Movies
Morris: "People complain as a hobby"
Published Saturday, Apr 3 2010, 17:43 BST | By Sarah Rollo

© Rex Features
The director, who is behind the jihadi comedy Four Lions, said that his renowned Brass Eye paedophile special only rose to notoriety through the press.
"The place where the Brass Eye special was controversial was in the media. It wasn't controversial in any real context that I understood," he told The Times, adding that the 2,000 complaints to Channel 4 were notched up becase people "like to complain".
"It's not about what they're complaining about: it’s about them wanting to get their rocks off in an imagined domain. To say 'I am momentarily powerful' in an angry world.
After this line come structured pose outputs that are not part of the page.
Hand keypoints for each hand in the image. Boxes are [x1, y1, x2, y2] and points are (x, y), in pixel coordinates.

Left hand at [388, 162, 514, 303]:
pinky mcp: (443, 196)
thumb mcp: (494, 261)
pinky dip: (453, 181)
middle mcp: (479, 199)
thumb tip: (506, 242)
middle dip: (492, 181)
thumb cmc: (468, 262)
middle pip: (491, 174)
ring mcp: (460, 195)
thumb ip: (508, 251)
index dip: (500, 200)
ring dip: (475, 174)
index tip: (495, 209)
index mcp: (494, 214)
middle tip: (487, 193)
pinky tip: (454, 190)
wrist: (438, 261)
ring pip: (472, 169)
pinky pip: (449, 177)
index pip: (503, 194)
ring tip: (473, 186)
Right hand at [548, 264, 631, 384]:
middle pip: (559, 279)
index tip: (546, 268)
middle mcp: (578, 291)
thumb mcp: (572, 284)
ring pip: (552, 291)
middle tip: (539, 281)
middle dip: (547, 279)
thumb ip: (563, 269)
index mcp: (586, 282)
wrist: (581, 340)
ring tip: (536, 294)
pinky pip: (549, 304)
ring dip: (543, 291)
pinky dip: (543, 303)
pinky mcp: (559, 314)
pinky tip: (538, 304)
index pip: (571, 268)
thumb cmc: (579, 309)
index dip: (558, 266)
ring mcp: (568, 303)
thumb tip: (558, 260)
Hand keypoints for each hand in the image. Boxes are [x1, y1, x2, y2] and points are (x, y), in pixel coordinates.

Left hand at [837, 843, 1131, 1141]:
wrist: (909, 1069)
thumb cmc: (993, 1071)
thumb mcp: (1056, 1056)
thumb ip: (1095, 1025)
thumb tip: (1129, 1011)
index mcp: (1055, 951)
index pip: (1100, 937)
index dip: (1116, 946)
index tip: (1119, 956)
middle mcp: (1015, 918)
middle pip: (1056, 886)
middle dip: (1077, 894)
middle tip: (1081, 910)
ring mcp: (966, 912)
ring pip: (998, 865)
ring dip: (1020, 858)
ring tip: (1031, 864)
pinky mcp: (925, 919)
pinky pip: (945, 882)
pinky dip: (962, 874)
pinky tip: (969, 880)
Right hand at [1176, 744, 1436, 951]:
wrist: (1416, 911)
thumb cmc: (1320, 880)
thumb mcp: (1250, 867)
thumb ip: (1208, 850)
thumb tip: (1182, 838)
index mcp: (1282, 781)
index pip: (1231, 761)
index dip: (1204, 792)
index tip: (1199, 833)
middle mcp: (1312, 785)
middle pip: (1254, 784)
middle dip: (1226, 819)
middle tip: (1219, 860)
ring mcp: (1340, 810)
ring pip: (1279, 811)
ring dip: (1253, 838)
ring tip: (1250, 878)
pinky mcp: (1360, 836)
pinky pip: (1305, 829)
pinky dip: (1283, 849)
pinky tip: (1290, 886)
It's not the issue that matters," the 44-year-old concluded.
During research for the film, Morris spent a lot of time carrying out research into the Muslim world, leading some to believe that he was a cop. "I spoke to students, bouncers, Islamic bankers, anybody that I could meet," he said, adding that he even met a former BNP member who "accidentally" converted himself after buying the Koran.
"Not only that but he ended up working for an organisation which was determined that the whole world, of six billion people, should be ruled by an Islamic caliphate," he said.
Morris also revealed that the most shocking thing about the movie is that it demonstrates findings from his research showing that terror cells function on the basis of "inwardly directed group love, rather than outwardly directed hate".
Four Lions opens in the UK on May 7.